» 本文
- - - - - - -

次のフレームタイミングを構成ダイアログボックスを表示するには、現在のフレームの右データノードをダブルクリックするか、ノードを右クリックしてショートカットメニューから入力ノードを構成を選択します。このダイアログボックスを使用して、次のフレームの開始時間、優先度期限、およびタイムアウトを設定できます。

開始時間は、次のフレームを実行する時間を指定します。このとき、前のフレームの開始に相対する開始時間の値を、フレームタイミングソースの絶対単位で指定する必要があります。開始テキストボックスに値を入力して、開始時間を指定します。

また、フレームの右データノードの入力端子を使用して、タイミングループの次の反復のオプションを動的に構成、もしくは次のフレームのオプションを動的に構成することができます。デフォルトでは、タイミングループの右データノードは、使用できるすべての入力端子を表示しません。右データノードのサイズを変更するか、ノードを右クリックしてショートカットメニューを使用し、非表示の端子を表示することができます。

タイミングループの周期を設定する

周期は、ストラクチャのタイミングソースの絶対単位で指定されたタイミングループの反復間の時間の長さです。

以下のブロックダイアグラムのタイミングループは、デフォルトの1kHzタイミングソースを使用します。ループAの周期(dt)は1000ミリ秒、ループBは2000ミリ秒です。つまり、ループAは1秒に1回、ループBは2秒に1回実行します。両方のタイミングループは、6回の反復の後で実行を停止します。ループAは6秒後に実行を停止し、ループBは12秒後に実行を停止します。

タイミングループのサブダイアグラムまたはフレーム付きタイミングループのサブダイアグラムは、各反復に指定された周期より前に実行を完了する必要があります。1つまたは複数のサブダイアグラムが指定の周期よりも前に実行を完了しない場合、タイミングループはTRUEを出力ノードの遅れて終了? [i-1]出力、または次の反復の最初のフレームの左データノードの遅れて終了? [i-1]出力に返します。

- - - - - - -

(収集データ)
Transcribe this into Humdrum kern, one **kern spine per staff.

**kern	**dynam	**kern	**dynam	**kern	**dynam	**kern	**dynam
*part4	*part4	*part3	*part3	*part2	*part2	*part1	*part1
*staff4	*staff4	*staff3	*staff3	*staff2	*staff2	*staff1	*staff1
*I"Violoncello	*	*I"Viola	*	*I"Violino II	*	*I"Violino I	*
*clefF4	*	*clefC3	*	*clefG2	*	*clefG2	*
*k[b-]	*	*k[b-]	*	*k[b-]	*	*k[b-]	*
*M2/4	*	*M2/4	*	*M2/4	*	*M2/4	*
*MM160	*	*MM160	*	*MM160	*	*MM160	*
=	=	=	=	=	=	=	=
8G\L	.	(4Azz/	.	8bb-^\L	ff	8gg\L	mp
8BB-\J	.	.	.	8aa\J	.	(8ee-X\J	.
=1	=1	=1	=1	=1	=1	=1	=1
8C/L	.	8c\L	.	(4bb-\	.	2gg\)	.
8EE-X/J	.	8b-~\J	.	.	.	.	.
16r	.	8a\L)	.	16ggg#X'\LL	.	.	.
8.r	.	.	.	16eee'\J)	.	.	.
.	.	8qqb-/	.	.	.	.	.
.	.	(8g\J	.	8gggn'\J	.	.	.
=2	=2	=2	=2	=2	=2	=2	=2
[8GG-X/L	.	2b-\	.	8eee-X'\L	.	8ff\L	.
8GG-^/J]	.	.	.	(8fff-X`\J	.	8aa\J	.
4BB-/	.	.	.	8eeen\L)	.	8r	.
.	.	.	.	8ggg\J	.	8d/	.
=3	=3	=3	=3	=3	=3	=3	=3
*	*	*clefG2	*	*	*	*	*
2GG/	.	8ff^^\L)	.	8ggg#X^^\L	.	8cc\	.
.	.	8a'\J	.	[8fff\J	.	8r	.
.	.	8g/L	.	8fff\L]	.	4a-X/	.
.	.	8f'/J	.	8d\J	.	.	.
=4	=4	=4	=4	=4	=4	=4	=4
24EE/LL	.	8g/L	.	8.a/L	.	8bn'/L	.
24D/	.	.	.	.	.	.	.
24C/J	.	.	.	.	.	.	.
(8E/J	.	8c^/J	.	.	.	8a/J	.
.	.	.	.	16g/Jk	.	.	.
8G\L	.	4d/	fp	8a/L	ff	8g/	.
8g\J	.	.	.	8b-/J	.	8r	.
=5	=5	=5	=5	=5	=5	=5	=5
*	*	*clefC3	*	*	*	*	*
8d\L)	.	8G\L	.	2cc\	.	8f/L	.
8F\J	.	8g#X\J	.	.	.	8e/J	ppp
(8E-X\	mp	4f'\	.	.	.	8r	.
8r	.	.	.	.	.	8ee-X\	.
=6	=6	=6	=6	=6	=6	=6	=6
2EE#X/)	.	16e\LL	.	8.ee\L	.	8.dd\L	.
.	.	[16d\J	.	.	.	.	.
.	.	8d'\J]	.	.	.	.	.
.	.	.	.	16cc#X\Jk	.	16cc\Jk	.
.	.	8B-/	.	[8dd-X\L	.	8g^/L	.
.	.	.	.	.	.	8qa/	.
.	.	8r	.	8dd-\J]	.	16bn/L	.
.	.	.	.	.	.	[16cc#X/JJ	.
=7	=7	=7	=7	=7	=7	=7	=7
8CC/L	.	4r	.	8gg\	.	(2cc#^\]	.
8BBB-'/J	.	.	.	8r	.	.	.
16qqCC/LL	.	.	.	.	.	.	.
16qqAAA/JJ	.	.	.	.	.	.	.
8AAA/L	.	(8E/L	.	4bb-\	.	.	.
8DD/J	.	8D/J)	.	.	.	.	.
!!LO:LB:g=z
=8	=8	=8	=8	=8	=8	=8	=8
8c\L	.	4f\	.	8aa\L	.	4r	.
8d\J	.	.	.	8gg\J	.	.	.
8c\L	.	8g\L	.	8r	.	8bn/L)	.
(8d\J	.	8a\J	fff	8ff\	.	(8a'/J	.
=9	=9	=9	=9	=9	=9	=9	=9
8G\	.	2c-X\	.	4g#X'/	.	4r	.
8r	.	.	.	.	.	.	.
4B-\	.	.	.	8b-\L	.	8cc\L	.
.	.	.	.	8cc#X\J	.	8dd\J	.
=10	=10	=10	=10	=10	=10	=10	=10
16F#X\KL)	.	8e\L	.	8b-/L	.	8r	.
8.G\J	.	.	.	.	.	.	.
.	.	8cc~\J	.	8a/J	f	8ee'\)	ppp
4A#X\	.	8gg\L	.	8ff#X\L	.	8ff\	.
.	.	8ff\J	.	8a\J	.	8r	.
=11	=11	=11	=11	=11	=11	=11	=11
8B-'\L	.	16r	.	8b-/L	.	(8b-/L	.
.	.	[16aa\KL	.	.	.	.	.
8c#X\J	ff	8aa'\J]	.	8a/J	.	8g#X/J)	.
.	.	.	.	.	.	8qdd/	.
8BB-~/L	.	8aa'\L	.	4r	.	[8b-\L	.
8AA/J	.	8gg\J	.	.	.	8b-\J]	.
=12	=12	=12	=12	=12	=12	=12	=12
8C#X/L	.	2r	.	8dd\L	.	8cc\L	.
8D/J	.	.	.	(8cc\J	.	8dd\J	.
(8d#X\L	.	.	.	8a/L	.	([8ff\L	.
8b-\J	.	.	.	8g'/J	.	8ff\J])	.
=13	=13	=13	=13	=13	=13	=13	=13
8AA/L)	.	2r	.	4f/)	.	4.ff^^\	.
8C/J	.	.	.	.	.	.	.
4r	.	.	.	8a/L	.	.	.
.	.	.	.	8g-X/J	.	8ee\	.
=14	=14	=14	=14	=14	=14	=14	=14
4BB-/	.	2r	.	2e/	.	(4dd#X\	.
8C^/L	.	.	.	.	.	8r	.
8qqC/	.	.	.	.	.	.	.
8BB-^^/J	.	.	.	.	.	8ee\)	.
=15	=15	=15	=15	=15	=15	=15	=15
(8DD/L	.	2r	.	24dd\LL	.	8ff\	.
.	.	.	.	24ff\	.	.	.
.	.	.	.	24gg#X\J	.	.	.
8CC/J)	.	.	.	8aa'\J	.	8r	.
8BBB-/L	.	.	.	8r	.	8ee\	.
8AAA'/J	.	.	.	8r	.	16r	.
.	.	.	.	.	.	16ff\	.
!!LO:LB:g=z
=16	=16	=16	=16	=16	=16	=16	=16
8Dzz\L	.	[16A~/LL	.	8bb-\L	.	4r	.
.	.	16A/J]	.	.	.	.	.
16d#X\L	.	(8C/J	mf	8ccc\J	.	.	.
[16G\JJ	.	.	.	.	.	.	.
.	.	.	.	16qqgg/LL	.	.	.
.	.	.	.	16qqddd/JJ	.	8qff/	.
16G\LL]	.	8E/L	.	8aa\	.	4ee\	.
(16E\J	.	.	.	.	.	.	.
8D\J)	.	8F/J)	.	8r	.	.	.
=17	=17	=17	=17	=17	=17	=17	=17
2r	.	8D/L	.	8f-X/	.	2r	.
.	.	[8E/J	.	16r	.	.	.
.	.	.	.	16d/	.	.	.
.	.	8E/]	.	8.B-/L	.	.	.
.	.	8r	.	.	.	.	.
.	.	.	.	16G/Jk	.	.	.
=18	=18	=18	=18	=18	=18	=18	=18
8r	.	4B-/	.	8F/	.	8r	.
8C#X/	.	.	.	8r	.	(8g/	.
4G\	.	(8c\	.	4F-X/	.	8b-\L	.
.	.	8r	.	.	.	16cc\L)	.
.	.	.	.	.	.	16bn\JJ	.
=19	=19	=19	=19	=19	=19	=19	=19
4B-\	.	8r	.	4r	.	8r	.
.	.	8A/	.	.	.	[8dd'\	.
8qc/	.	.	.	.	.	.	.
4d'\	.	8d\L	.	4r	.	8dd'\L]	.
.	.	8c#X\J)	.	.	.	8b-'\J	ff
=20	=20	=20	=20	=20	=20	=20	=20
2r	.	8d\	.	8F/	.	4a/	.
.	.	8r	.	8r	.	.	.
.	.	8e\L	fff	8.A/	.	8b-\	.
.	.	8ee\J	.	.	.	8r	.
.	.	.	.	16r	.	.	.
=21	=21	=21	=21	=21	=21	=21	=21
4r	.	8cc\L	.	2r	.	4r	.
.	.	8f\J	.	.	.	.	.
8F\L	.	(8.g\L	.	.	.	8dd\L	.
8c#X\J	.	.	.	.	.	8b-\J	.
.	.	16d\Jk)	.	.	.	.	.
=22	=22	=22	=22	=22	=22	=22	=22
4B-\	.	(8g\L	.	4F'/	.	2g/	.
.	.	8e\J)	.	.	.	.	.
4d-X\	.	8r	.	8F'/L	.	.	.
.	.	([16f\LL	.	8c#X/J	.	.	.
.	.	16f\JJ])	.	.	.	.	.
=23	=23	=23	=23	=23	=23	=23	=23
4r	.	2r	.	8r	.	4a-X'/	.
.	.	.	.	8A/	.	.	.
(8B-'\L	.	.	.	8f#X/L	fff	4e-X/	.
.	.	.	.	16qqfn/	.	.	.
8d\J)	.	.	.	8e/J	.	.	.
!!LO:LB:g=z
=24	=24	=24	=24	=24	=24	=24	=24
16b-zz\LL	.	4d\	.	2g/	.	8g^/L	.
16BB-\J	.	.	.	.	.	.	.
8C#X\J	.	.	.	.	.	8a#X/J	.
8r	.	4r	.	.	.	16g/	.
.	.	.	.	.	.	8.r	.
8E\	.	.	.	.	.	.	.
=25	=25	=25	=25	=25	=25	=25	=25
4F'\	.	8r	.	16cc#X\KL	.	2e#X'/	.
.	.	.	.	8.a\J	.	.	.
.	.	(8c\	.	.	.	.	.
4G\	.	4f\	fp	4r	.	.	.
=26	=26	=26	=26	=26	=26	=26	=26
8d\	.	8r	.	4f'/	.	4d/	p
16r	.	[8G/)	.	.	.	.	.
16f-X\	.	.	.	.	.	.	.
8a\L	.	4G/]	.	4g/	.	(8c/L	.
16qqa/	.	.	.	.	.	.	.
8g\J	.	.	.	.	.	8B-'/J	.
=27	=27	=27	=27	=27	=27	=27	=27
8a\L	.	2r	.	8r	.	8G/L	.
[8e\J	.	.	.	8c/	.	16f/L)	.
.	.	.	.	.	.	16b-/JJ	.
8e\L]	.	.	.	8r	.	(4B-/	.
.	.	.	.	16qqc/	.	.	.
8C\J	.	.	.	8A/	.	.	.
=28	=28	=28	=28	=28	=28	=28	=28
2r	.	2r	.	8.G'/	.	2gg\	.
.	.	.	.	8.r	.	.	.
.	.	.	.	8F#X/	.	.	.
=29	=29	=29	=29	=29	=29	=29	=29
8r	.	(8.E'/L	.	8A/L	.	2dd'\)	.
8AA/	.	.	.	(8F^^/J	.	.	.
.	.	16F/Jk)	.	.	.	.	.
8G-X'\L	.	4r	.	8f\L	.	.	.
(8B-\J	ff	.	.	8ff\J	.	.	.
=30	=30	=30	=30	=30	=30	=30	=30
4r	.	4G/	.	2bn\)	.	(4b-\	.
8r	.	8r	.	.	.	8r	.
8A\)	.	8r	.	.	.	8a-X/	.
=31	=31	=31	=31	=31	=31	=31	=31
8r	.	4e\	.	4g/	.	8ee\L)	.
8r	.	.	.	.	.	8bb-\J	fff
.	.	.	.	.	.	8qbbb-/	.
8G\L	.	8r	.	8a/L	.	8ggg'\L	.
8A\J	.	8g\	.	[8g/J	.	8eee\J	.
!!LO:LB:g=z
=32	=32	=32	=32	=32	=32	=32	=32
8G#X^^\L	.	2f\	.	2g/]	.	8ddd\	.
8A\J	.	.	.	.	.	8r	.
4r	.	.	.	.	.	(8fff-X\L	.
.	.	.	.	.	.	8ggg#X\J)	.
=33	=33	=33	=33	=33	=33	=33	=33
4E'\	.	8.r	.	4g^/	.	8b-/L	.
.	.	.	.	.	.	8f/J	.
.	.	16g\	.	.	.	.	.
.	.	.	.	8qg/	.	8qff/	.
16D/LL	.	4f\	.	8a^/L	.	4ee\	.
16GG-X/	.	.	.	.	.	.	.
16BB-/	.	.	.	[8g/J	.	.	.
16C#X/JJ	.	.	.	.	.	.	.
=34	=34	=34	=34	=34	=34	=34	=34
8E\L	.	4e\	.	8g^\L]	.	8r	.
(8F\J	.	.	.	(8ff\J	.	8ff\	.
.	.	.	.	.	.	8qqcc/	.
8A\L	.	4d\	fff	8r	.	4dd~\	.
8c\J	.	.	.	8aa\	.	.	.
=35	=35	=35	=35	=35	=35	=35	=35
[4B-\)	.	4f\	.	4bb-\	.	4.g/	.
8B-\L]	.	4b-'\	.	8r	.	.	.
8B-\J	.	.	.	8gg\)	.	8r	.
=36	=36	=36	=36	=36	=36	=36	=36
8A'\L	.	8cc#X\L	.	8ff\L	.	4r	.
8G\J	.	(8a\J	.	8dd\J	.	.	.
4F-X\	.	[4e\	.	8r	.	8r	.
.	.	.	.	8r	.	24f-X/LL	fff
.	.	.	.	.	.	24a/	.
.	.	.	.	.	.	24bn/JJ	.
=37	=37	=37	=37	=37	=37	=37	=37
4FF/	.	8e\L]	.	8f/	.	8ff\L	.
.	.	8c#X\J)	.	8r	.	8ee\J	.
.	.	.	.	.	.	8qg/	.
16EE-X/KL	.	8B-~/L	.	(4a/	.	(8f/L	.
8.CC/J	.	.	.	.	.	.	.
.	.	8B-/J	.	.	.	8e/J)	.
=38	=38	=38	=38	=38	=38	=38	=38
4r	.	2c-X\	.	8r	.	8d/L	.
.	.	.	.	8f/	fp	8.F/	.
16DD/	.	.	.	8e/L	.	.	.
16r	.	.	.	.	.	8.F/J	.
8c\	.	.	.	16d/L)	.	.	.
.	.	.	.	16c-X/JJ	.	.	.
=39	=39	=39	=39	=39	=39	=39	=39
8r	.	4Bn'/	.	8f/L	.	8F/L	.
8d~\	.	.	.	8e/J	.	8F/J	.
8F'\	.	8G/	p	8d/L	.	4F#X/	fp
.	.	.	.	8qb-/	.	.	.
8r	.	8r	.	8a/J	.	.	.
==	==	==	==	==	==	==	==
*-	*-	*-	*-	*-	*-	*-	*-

- - - - - - -

» 課題の概要
タイミングループの設定を説明した本文を、最後の文に続けて書き進めてください。

» 想定解答
タイミングループのサブダイアグラム、もしくはフレーム付きタイミングループのサブダイアグラムが、ループの周期より前に実行を完了しない場合は、タイミングループはスリープ状態になり、他のコードまたはストラクチャがブロックダイアグラムで実行されることを許可します。

メモ  タイミングループの周期を0に設定しないでください。タイミングループの周期を0に設定すると、アプリケーションは予期しない動作をするため、ナショナルインスツルメンツはそのようなアプリケーションをサポートしません。タイミングループの優先実行機能と組み合わせて、できるだけ高速に実行されるループが必要な場合は、タイミングシーケンスストラクチャの中でWhileループを使用してください。

タイミングループのモードを設定する

タイミングループの反復は、指定した時間の後で実行されることが時々あります。ループがこの遅れた実行をどのように処理するかは、タイミングループのモードによって決まります。タイミングループを構成またはフレーム付きタイミングループを構成ダイアログボックスのループが遅れた場合の処理セクションのオプションを使用して、タイミングループがループが遅れた場合の処理に使用するモードを指定します。入力ノードのモード入力を使用してタイミングループのモードを指定することもできます。

タイミングループの遅れた実行は、以下のように処理することができます。

  • LabVIEWを使用すると、確立した元のスケジュールでの実行に調整することができます。
  • LabVIEWは、現在の時間から開始される新しいスケジュールを定義することができます。
  • タイミングループは実行し損なったループを処理することができます。
  • タイミングループは実行し損なった反復を飛ばすことができます。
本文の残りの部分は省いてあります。